■ **TEXT**:
┌──

I write real poems, and play real music.

Wednesday, June 21, 2006

Hung on a Line


I had forgotten just how good it is to touch and smell washing that has been hung on a line and dried in sun and breeze. It is wonderful!

Ferret and Teen had invited me to Gloucester for the weekend, for a BBQ at their house. I had told Teen that I probably wouldn’t be able to make it as I had a load of laundry that I needed to catch up on. Teen said I could bring it with me and do it at their place; something she would later deny (probably on account of how much of it there was!). I had driven down in the morning, did a Cava run to Morrison’s, and was now throwing Boules with Ferret and Paul; my washing flapping on the line, drying in the mid afternoon sun, that was beating down with no mercy.

Ferret and Teen’s garden goes slightly up hill and, as a consequence, it is stepped in places. During the game, occasionally when a long marker was thrown, one or more of the boules (weighing over half a kilo) would drop over the ledge, to where Teen’s tortoises were obliviously eating lettuce and slices tomatoes on the lower level, tucked out of sight at the bottom of the drop. What charmed lives they have, every stray boule missed them. I am not really sure how you could have told if they had been hit, except by a crack in the shell or something, as they display no detectable signs of intelligence. All they seem to do is tear at lettuce with their little beak like mouths and mount each other with great regularity. That has to rate as one of the most disgusting sights ever, a beaky tortoise with its wrinkly neck stretched and straining upwards, cracking together shells as he mounts what ever it is. I am not a fan.

└──

■ **WHAT TO DO**:
**1)** In the blog post, how much does each boule weigh?
**2)** Continue the blog post from its final sentence.

■ **DATASET EXTRACT**:

┌──

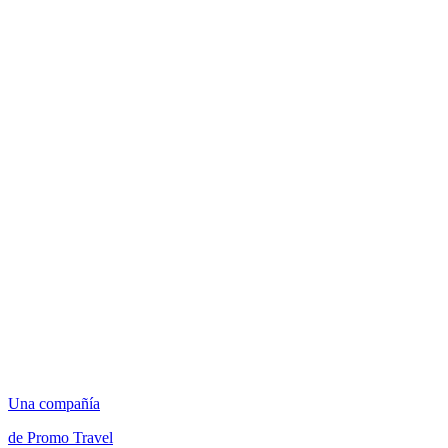
Una compañía
de Promo Travel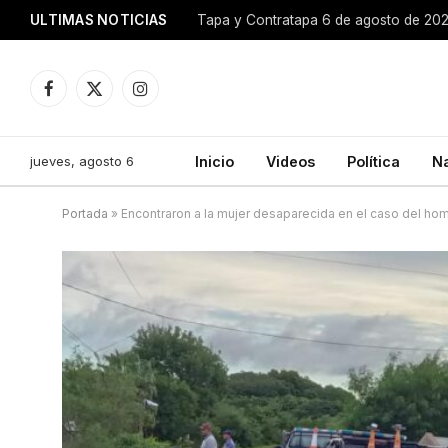
ULTIMAS NOTICIAS
Tapa y Contratapa 6 de agosto de 20
Facebook
X
Instagram
(Twitter)
jueves, agosto 6
Inicio
Videos
Política
N
Portada
»
Encontraron a la mujer desaparecida en el caso del ho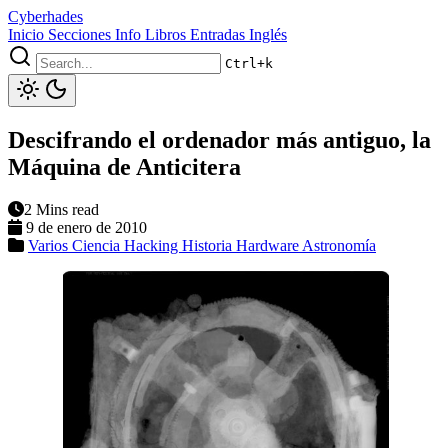
Cyberhades
Inicio
Secciones
Info
Libros
Entradas Inglés
Ctrl+k
Descifrando el ordenador más antiguo, la
Máquina de Anticitera
2 Mins read
9 de enero de 2010
Varios
Ciencia
Hacking
Historia
Hardware
Astronomía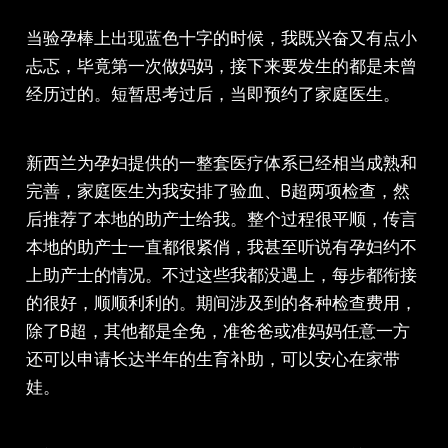
当验孕棒上出现蓝色十字的时候，我既兴奋又有点小
忐忑，毕竟第一次做妈妈，接下来要发生的都是未曾
经历过的。短暂思考过后，当即预约了家庭医生。
新西兰为孕妇提供的一整套医疗体系已经相当成熟和
完善，家庭医生为我安排了验血、B超两项检查，然
后推荐了本地的助产士给我。整个过程很平顺，传言
本地的助产士一直都很紧俏，我甚至听说有孕妇约不
上助产士的情况。不过这些我都没遇上，每步都衔接
的很好，顺顺利利的。期间涉及到的各种检查费用，
除了B超，其他都是全免，准爸爸或准妈妈任意一方
还可以申请长达半年的生育补助，可以安心在家带
娃。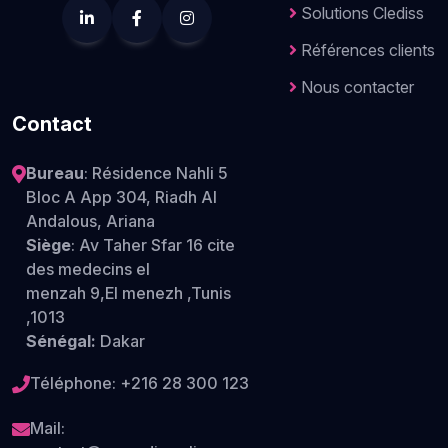
Solutions Clediss
Références clients
Nous contacter
Contact
Bureau
: Résidence Nahli 5
Bloc A App 304, Riadh Al
Andalous, Ariana
Siège
: Av Taher Sfar 16 cite
des medecins el
menzah 9,El menezh ,Tunis
,1013
Sénégal:
Dakar
Téléphone:
+216 28 300 123
Mail: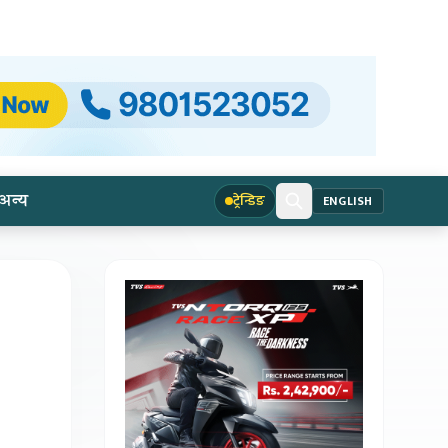
अन्य
ट्रेन्डिङ
ENGLISH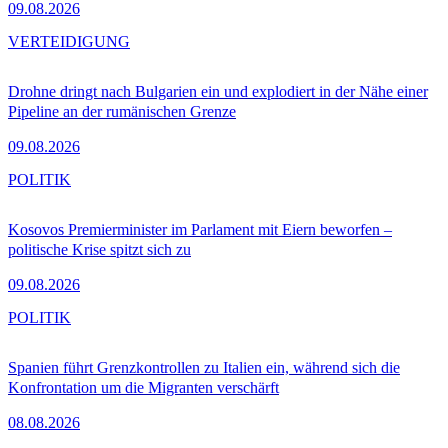
09.08.2026
VERTEIDIGUNG
Drohne dringt nach Bulgarien ein und explodiert in der Nähe einer
Pipeline an der rumänischen Grenze
09.08.2026
POLITIK
Kosovos Premierminister im Parlament mit Eiern beworfen –
politische Krise spitzt sich zu
09.08.2026
POLITIK
Spanien führt Grenzkontrollen zu Italien ein, während sich die
Konfrontation um die Migranten verschärft
08.08.2026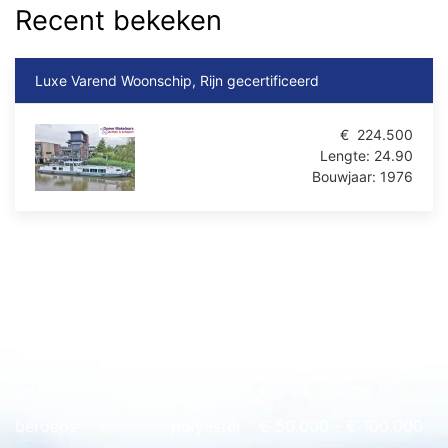
Recent bekeken
Luxe Varend Woonschip, Rijn gecertificeerd
€
224.500
Lengte:
24.90
Bouwjaar:
1976
Snel naar overzicht
ark
hout
€ 0 - € 50.000
beroeps
polyester
€ 50.000 - € 100.000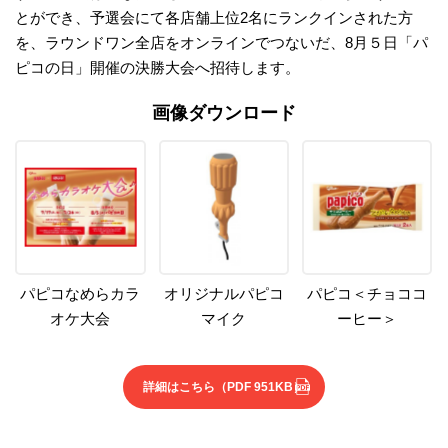
とができ、予選会にて各店舗上位2名にランクインされた方
を、ラウンドワン全店をオンラインでつないだ、8月５日「パ
ピコの日」開催の決勝大会へ招待します。
画像ダウンロード
パピコなめらカラ
オリジナルパピコ
パピコ＜チョココ
オケ大会
マイク
ーヒー＞
詳細はこちら
（PDF 951KB）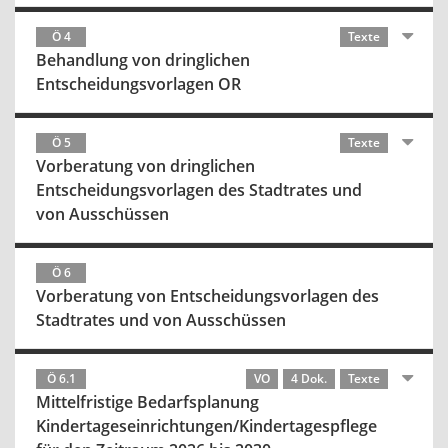
Ö 4
Texte
Behandlung von dringlichen
Entscheidungsvorlagen OR
Ö 5
Texte
Vorberatung von dringlichen
Entscheidungsvorlagen des Stadtrates und
von Ausschüssen
Ö 6
Vorberatung von Entscheidungsvorlagen des
Stadtrates und von Ausschüssen
Ö 6.1
VO
4 Dok.
Texte
Mittelfristige Bedarfsplanung
Kindertageseinrichtungen/Kindertagespflege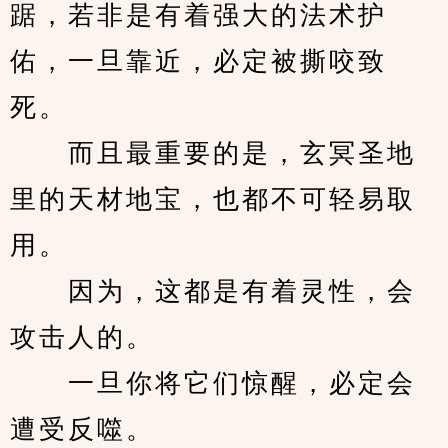
踞，若非是有着强大的法术护
佑，一旦靠近，必定被撕咬致
死。 
　　而且最重要的是，玄冥圣地
里的天材地宝，也都不可轻易取
用。 
　　因为，这都是有着灵性，会
攻击人的。 
　　一旦你将它们惊醒，必定会
遭受反噬。 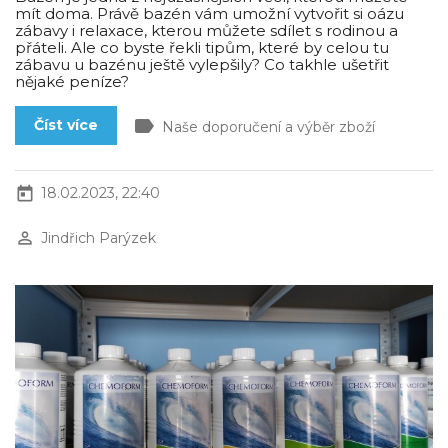
mít doma. Právě bazén vám umožní vytvořit si oázu
zábavy i relaxace, kterou můžete sdílet s rodinou a
přáteli. Ale co byste řekli tipům, které by celou tu
zábavu u bazénu ještě vylepšily? Co takhle ušetřit
nějaké peníze?
label
Číst více
Naše doporučení a výběr zboží
today
18.02.2023, 22:40
perm_identity
Jindřich Parýzek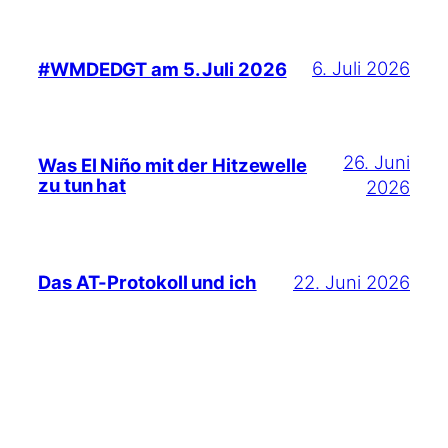
6. Juli 2026
#WMDEDGT am 5. Juli 2026
26. Juni
Was El Niño mit der Hitzewelle
zu tun hat
2026
22. Juni 2026
Das AT-Protokoll und ich
Suchen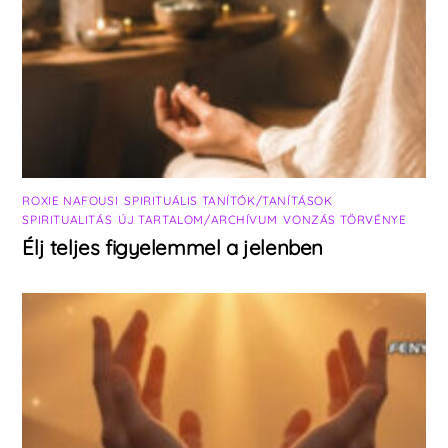
ROXIE NAFOUSI
,
SPIRITUÁLIS TANÍTÓK/TANÍTÁSOK
,
SPIRITUALITÁS
,
ÚJ TARTALOM/ARCHÍVUM
,
VONZÁS TÖRVÉNYE
Élj teljes figyelemmel a jelenben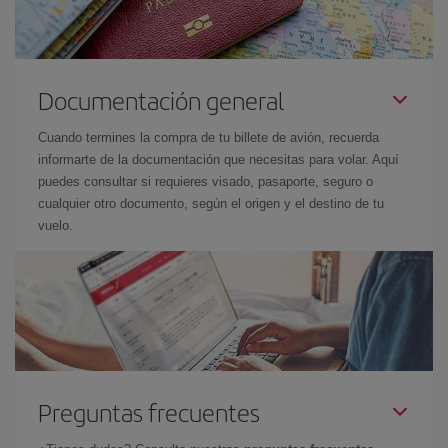
Documentación general
Cuando termines la compra de tu billete de avión, recuerda
informarte de la documentación que necesitas para volar. Aquí
puedes consultar si requieres visado, pasaporte, seguro o
cualquier otro documento, según el origen y el destino de tu
vuelo.
Preguntas frecuentes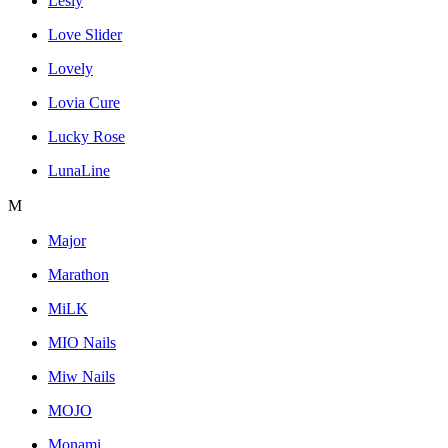
Lesly
Love Slider
Lovely
Lovia Cure
Lucky Rose
LunaLine
M
Major
Marathon
MiLK
MIO Nails
Miw Nails
MOJO
Monami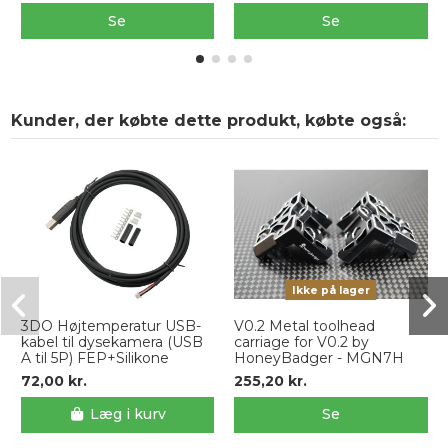
Se
Se
Kunder, der købte dette produkt, købte også:
Ikke på lager
3DO Højtemperatur USB-
V0.2 Metal toolhead
kabel til dysekamera (USB
carriage for V0.2 by
A til 5P) FEP+Silikone
HoneyBadger - MGN7H
72,00 kr.
255,20 kr.
Læg i kurv
Se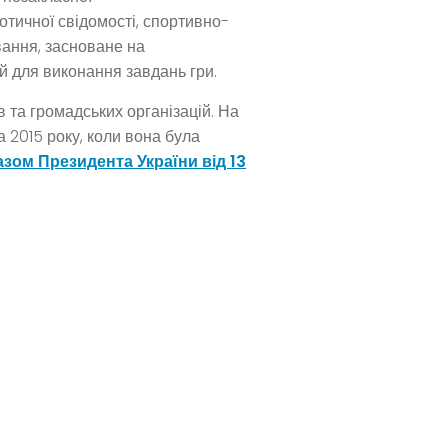
тичної свідомості, спортивно-
вання, засноване на
ей для виконання завдань гри.
в та громадських організацій. На
 2015 року, коли вона була
азом Президента України від 13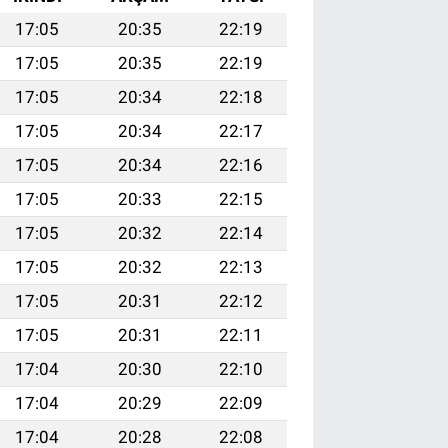
17:05
20:35
22:19
17:05
20:35
22:19
17:05
20:34
22:18
17:05
20:34
22:17
17:05
20:34
22:16
17:05
20:33
22:15
17:05
20:32
22:14
17:05
20:32
22:13
17:05
20:31
22:12
17:05
20:31
22:11
17:04
20:30
22:10
17:04
20:29
22:09
17:04
20:28
22:08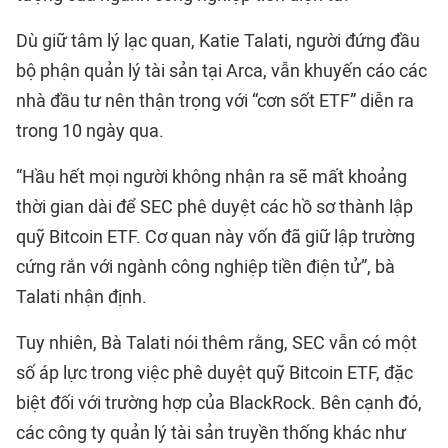
Dù giữ tâm lý lạc quan, Katie Talati, người đứng đầu
bộ phận quản lý tài sản tại Arca, vẫn khuyến cáo các
nhà đầu tư nên thận trọng với “cơn sốt ETF” diễn ra
trong 10 ngày qua.
“Hầu hết mọi người không nhận ra sẽ mất khoảng
thời gian dài để SEC phê duyệt các hồ sơ thành lập
quỹ Bitcoin ETF. Cơ quan này vốn đã giữ lập trường
cứng rắn với ngành công nghiệp tiền điện tử”, bà
Talati nhận định.
Tuy nhiên, Bà Talati nói thêm rằng, SEC vẫn có một
số áp lực trong việc phê duyệt quỹ Bitcoin ETF, đặc
biệt đối với trường hợp của BlackRock. Bên cạnh đó,
các công ty quản lý tài sản truyền thống khác như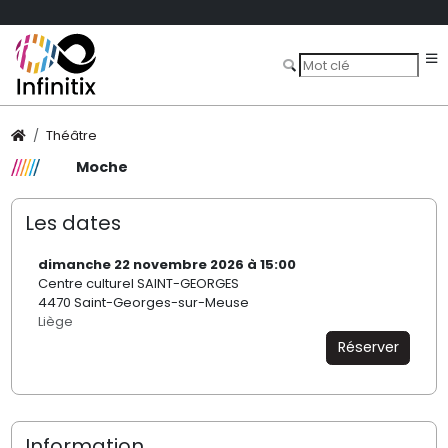
Théâtre
Moche
Les dates
dimanche 22 novembre 2026 à 15:00
Centre culturel SAINT-GEORGES
4470 Saint-Georges-sur-Meuse
Liège
Réserver
Information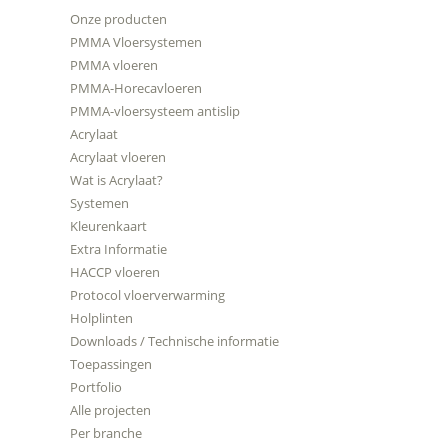
Onze producten
PMMA Vloersystemen
PMMA vloeren
PMMA-Horecavloeren
PMMA-vloersysteem antislip
Acrylaat
Acrylaat vloeren
Wat is Acrylaat?
Systemen
Kleurenkaart
Extra Informatie
HACCP vloeren
Protocol vloerverwarming
Holplinten
Downloads / Technische informatie
Toepassingen
Portfolio
Alle projecten
Per branche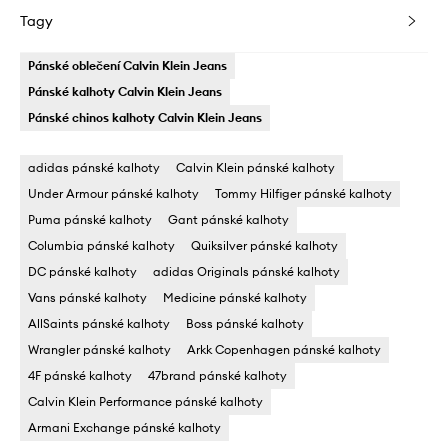
Tagy
Pánské oblečení Calvin Klein Jeans
Pánské kalhoty Calvin Klein Jeans
Pánské chinos kalhoty Calvin Klein Jeans
adidas pánské kalhoty
Calvin Klein pánské kalhoty
Under Armour pánské kalhoty
Tommy Hilfiger pánské kalhoty
Puma pánské kalhoty
Gant pánské kalhoty
Columbia pánské kalhoty
Quiksilver pánské kalhoty
DC pánské kalhoty
adidas Originals pánské kalhoty
Vans pánské kalhoty
Medicine pánské kalhoty
AllSaints pánské kalhoty
Boss pánské kalhoty
Wrangler pánské kalhoty
Arkk Copenhagen pánské kalhoty
4F pánské kalhoty
47brand pánské kalhoty
Calvin Klein Performance pánské kalhoty
Armani Exchange pánské kalhoty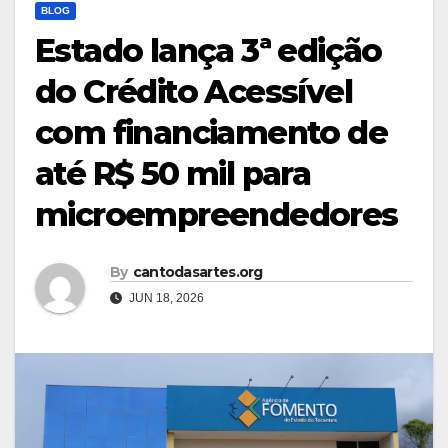
BLOG
Estado lança 3ª edição
do Crédito Acessível
com financiamento de
até R$ 50 mil para
microempreendedores
By
cantodasartes.org
JUN 18, 2026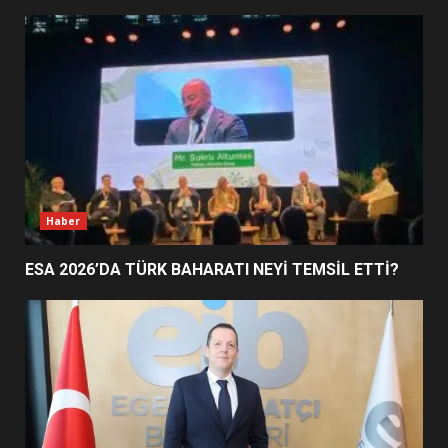
EDREMİT’İN GURURU TÜRKİYE
FİNALİNDE NE BAŞARDI?
4
BALIKESİR MÜZELERİNDE SÜRE
UZATILDI: NE DEĞİŞTİ?
5
Haber
ESA 2026’DA TÜRK BAHARATI NEYİ TEMSİL ETTİ?
BURHANİYE SATRANÇ
TURNUVASI KAYITLARI NEYİ
DEĞİŞTİRİYOR?
6
BURHANİYE BELEDİYESPOR’DA
YENİ YÖNETİM NASIL
ŞEKİLLENDİ?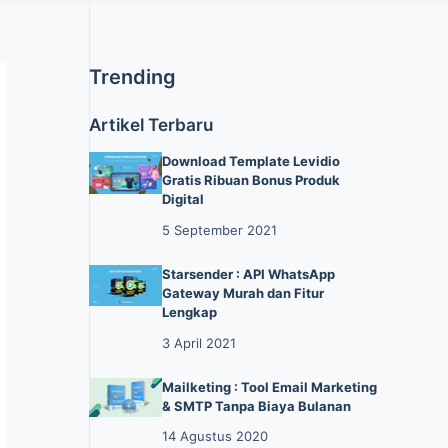
Trending
Artikel Terbaru
Download Template Levidio
Gratis Ribuan Bonus Produk
Digital
5 September 2021
Starsender : API WhatsApp
Gateway Murah dan Fitur
Lengkap
3 April 2021
Mailketing : Tool Email Marketing
& SMTP Tanpa Biaya Bulanan
14 Agustus 2020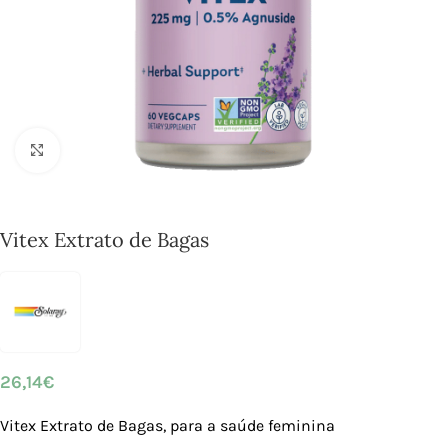
Click to enlarge
Vitex Extrato de Bagas
26,14
€
Vitex Extrato de Bagas, para a saúde feminina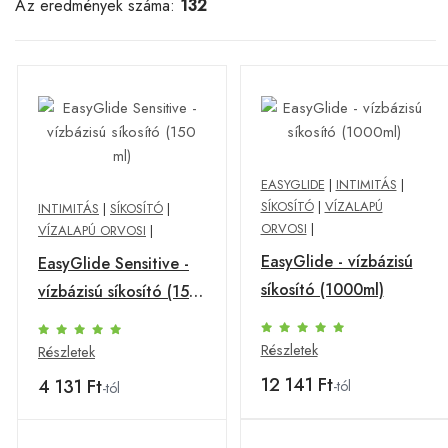
Az eredmények száma:
132
EASYGLIDE
|
INTIMITÁS
|
SÍKOSÍTÓ
|
VÍZALAPÚ
INTIMITÁS
|
SÍKOSÍTÓ
|
ORVOSI
|
VÍZALAPÚ ORVOSI
|
EasyGlide - vízbázisú
EasyGlide Sensitive -
síkosító (1000ml)
vízbázisú síkosító (150
ml)
Részletek
Részletek
12 141 Ft
4 131 Ft
-tól
-tól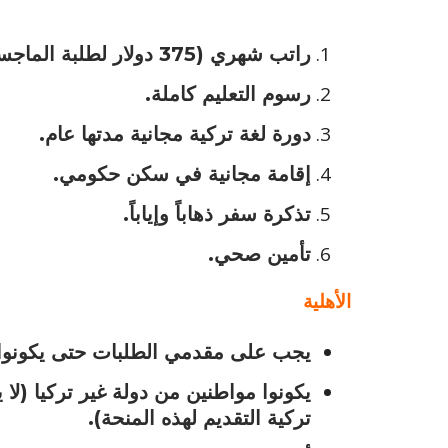
راتب شهري (375 دولار لطلبة الماجستير، 500 دولار لطلبة الدكتوراة).
رسوم التعليم كاملة.
دورة لغة تركية مجانية مدتها عام.
إقامة مجانية في سكن حكومي.
تذكرة سفر ذهاباً وإياباً.
تأمين صحي.
الأهلية
يجب على مقدمي الطلبات حتى يكونوا م
يكونوا مواطنين من دولة غير تركيا (لا
تركية التقديم لهذه المنحة).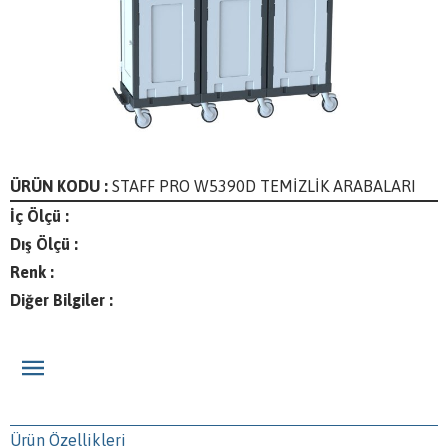
ÜRÜN KODU :
STAFF PRO W5390D TEMİZLİK ARABALARI
İç Ölçü :
Dış Ölçü :
Renk :
Diğer Bilgiler :
Ürün Özellikleri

└──

■ **ANSWERS IN ORDER**:
**1)** Over half a kilo.

**2)**
I won two games and we went to sit in the shade and have a cold beer. Ferret asked me what I had been up to and I recapped on a few things; my mum's latest scares; the girlfriend I hadn’t seen for 23 years; the text from the South African barmaid; the ‘no show’ from Special Needs at the Half Moon on Thursday (I was hoping she would turn up, but alas….); the email from Lisa, the girl from the internet who was a captain in the Zimbabwean Army in 1990 and wants to meet me but I am having cold feet; and Sylvie, who did turn up at the Half Moon on Thursday evening and wants me to play Harp on a couple of track of an album she is making, but it is beginning to look very much like that is all she wants. I told Ferret that I was rethinking my game plan about everything. I told him that I am very happy at this moment in time and I can’t believe that actually meeting and getting off with any of these or any other women that collide with my life, or though bringing elements of pleasure and maybe some positivety, it would inevitably bring an end to my current happiness. He said he could only do a long weekend in Transylvania.

Dave and I played guitar and harmonica around a brazier in Ferrets garden until 2 am then went to bed. I got up early, showered and drove back to Oxford in the sunshine. I had to open the Half Moon at 12 midday for the Sunday session. It was a very quiet one and when I finished at five I went home, ate some food, and fell asleep reading a book. The last thing I remembered was thinking ‘I must give up smoking’.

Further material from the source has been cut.